Selected extract:
# Conflicting Advice, and Taming Questions



## IAmStarby (Aug 23, 2016)

Like the title suggests, I've seen conflicting advice about budgie training and wanted more points of view. I'm in a sort of plateau with taming/bonding with my budgie Magnus. He'll step up for millet, and I can take him out of the cage as long as he's getting millet. As soon as it is gone, he's back in the cage. He will not stay with me outside of a treat. All he does all day is play with one swing. There is a play area for him outside of his cage, but he doesn't use it. I've seen differing advice on out of cage time. Some say to let them come out on their own time, others say to close the cage and force them to be out. I'm afraid if he won't bond with me and come out of the cage he'll get no exercise and not be very happy. Should I take him to an unfamiliar room? Should I close his cage and force him to explore? How do I get him to like me without millet? 

Also, it is entirely possible that he was bonded with his previous owner. (He flew onto my mom's head while she was outside and nobody reported a missing bird, so I have no information.) Especially considering he came to me knowing how to say a phrase. Does that mean he won't bond with me? Thank you for any answers. I'm getting sad we aren't making progress, and at this point I feel like I'm overfeeding him millet since I'm so desperate to get him to play and be with me. 

A little backstory, I have had him for a month and a half but he's proven to be extremely adaptable and not scared of people or hands at all. He's not scared or timid, the only time he's been scared is from a new perch (which he isn't afraid of anymore) and once when flying he hit a mirror. (he was fine, just scared. That mirror has since been covered). I just feel that he genuinely has no interest in me, or being outside the cage. Sorry for the info dump, I just need help! Especially your opinion and any first hand experience stories, because if you link me an article I've most likely already read it haha!


----------



## aluz (Jul 24, 2011)

At this point, you don't need to take your budgie to an unfamiliar room, that would likely add some stress on him, since he doesn't know the room and he can fly in a panic and crash land in the process.
You can close the door to his cage and place the play area right next to the cage or on top to the cage, if possible. This will give your budgie a sense of security while he gets more used to having out of cage time. 
As he becomes more confident of his surroundings, he will start to explore the room and will gain appreciation for the time he has out of the cage.

Material provided:
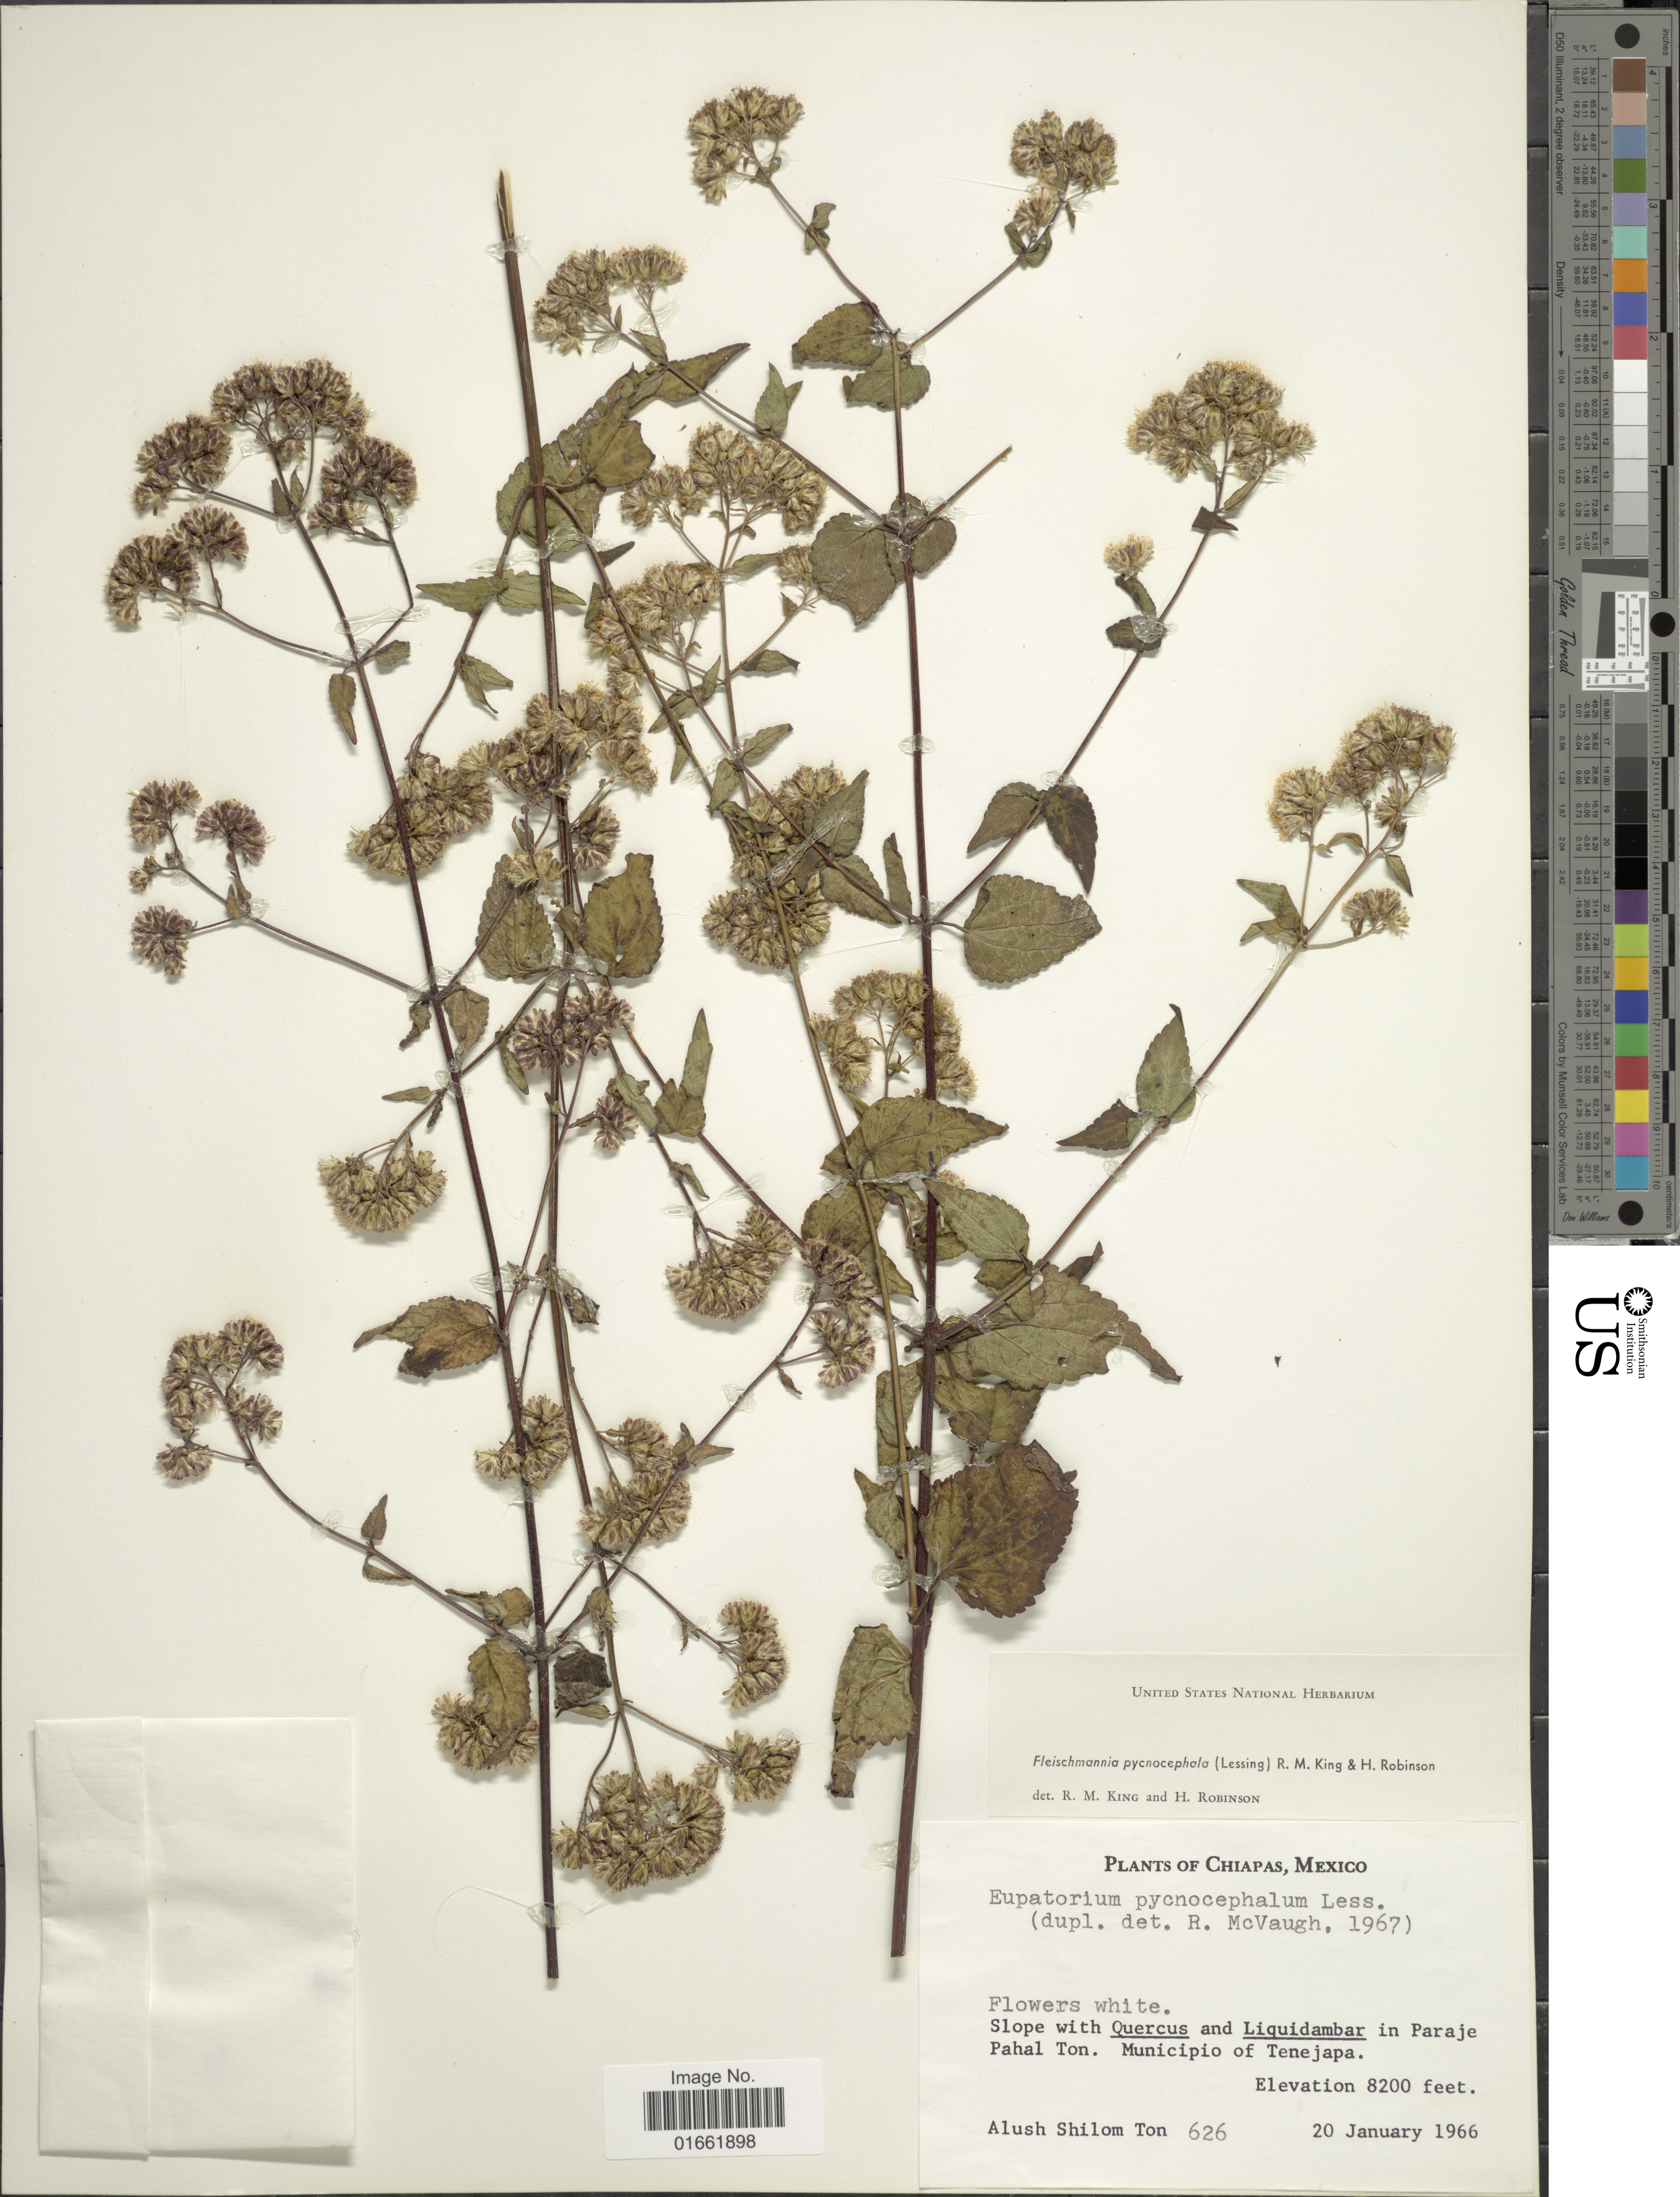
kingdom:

Exercise requirements:
Write out the part of the budgie-taming thread from "A little backstory, I" to "read it haha!", word for word. The material above can be set aside, since nothing here depends on it.

Result of this task:
A little backstory, I have had him for a month and a half but he's proven to be extremely adaptable and not scared of people or hands at all. He's not scared or timid, the only time he's been scared is from a new perch (which he isn't afraid of anymore) and once when flying he hit a mirror. (he was fine, just scared. That mirror has since been covered). I just feel that he genuinely has no interest in me, or being outside the cage. Sorry for the info dump, I just need help! Especially your opinion and any first hand experience stories, because if you link me an article I've most likely already read it haha!